That selfless attitude and strong work ethic that calls him to volunteer to help others has taken the teen from Citrus County all the way to the Capitol in Tallahassee.
 

Following a nomination by the Citrus County Communities Alliance’s Children’s Week Committee, Meeks was chosen as one of 12 youth in the state to sit on the 2012 Children’s Week, Florida Youth Commission on the Cabinet. He will remain on the commission for a term of one year.
 

The appointment will allow the teen to address issues with the governing body.
 

He recently returned from the Capitol following the “Teen Only Town Hall,” where he concentrated on early childhood education, a subject he is interested in pursuing in the future, he said.
 

He is taking an early childhood education class at Citrus High School to better equip himself to help the youths of Florida.
 

His mother described the youth commission.
 

“This council is made up of representatives of head agencies in state government. Agencies including the Department of Juvenile Justice, Department of Children and Families and Department of Education are represented. There are Senators and Representatives on appointment by the governor, too” she said. “Nathan is one of 12 youths selected to sit on the council out of hundreds of youths nominated statewide. The council’s job is to make rules and to come up with creative ideas to help children and youths throughout the state of Florida. All these members on the cabinet are collaborating to help youths and to better our system.”

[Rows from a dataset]
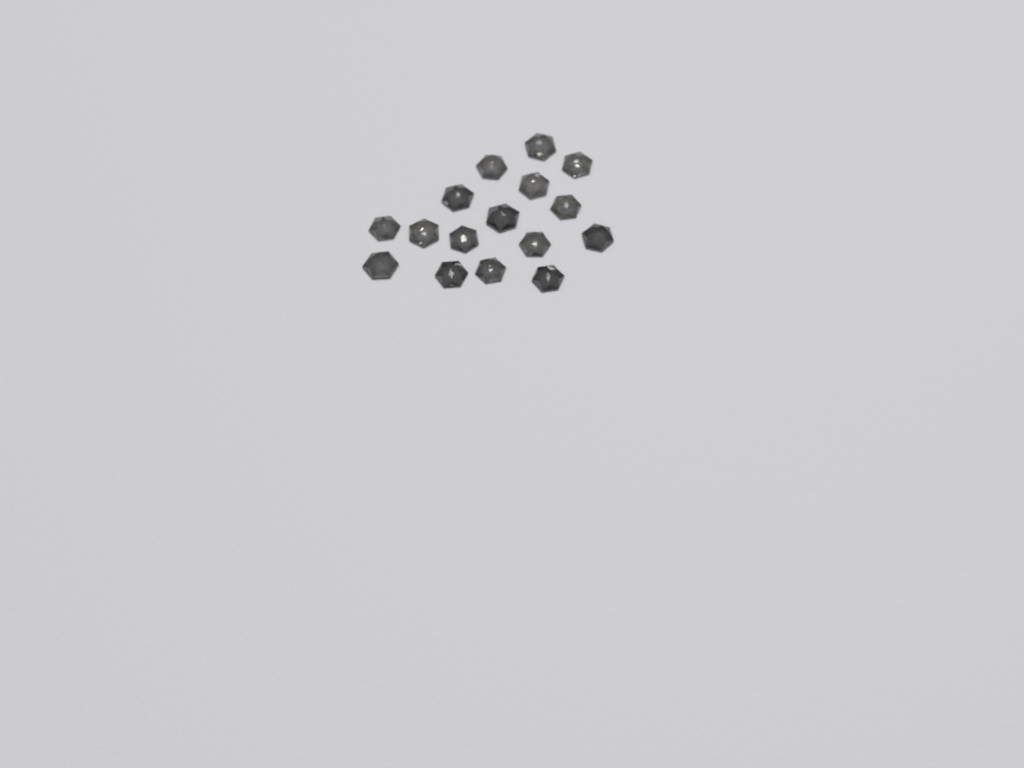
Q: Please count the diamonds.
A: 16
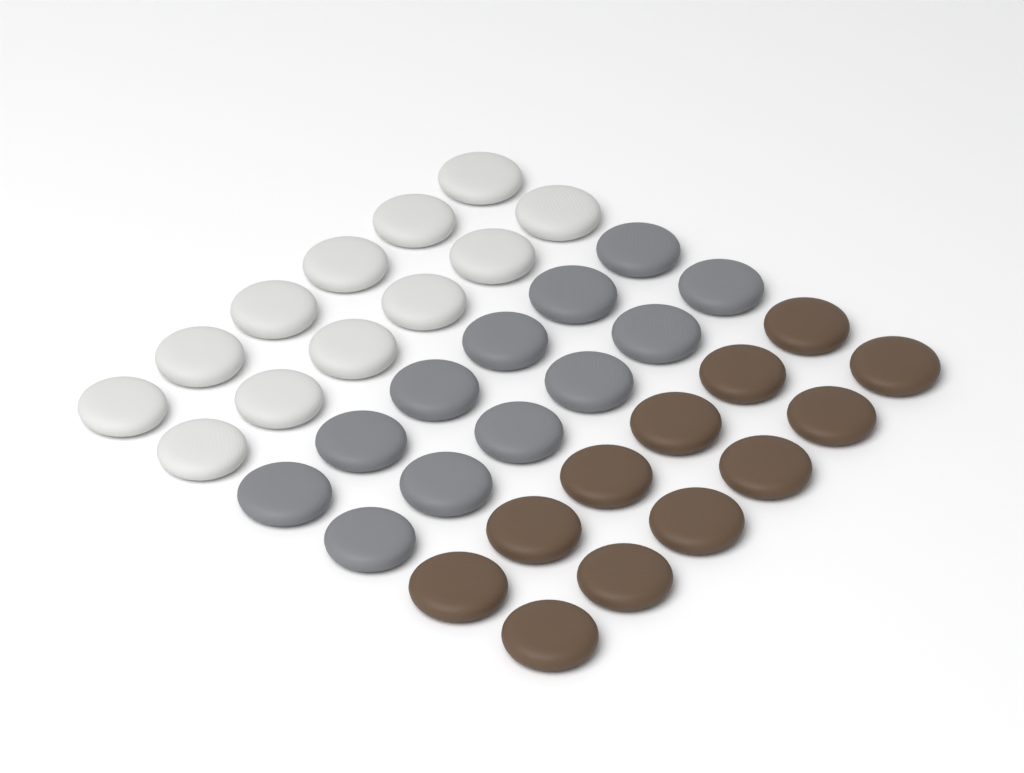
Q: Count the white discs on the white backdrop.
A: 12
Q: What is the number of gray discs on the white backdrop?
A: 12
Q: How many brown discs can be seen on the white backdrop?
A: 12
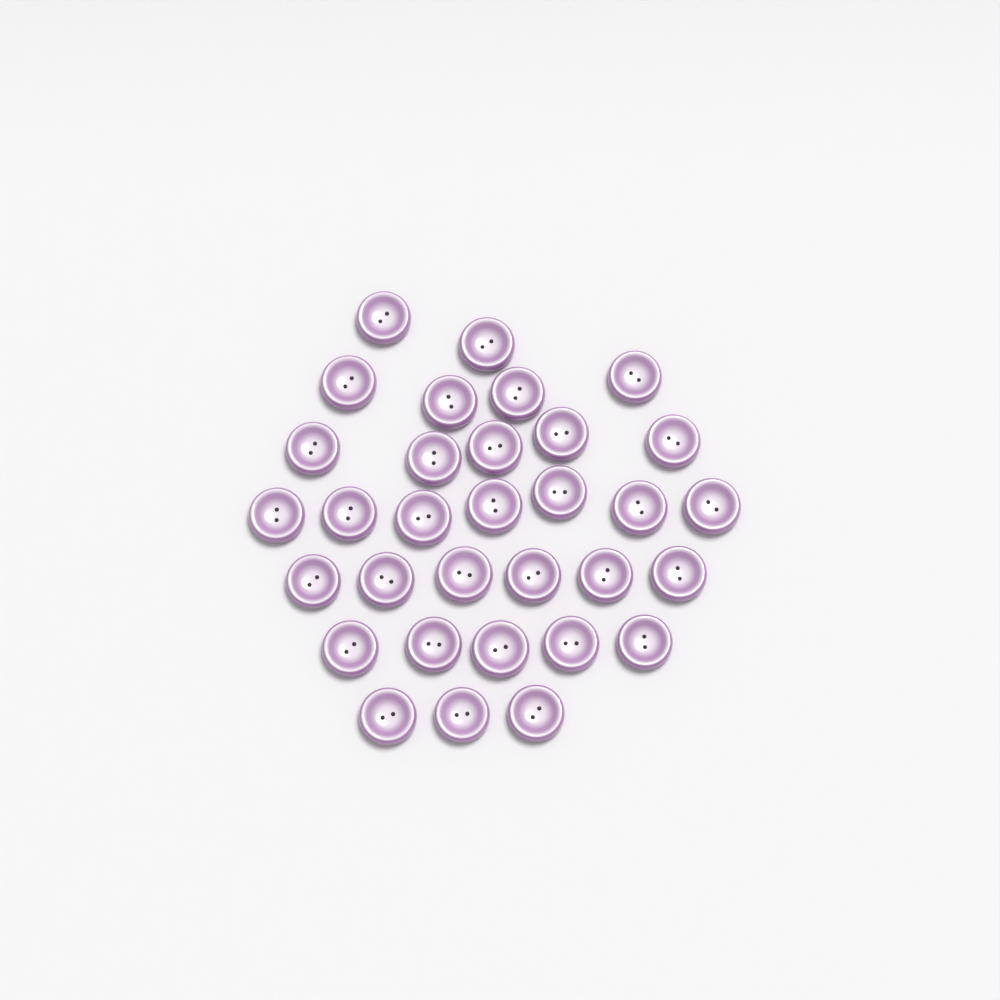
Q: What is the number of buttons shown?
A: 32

---

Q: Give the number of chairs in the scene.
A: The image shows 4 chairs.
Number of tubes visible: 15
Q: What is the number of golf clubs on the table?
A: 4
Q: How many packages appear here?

• **OBJECTIVE**:
In the article about the teen's appointment to the Florida Youth Commission, reproduce the text between "The appointment will" and "the youth commission.", inclusive.

• **IN RESPONSE**:
The appointment will allow the teen to address issues with the governing body.
 

He recently returned from the Capitol following the “Teen Only Town Hall,” where he concentrated on early childhood education, a subject he is interested in pursuing in the future, he said.
 

He is taking an early childhood education class at Citrus High School to better equip himself to help the youths of Florida.
 

His mother described the youth commission.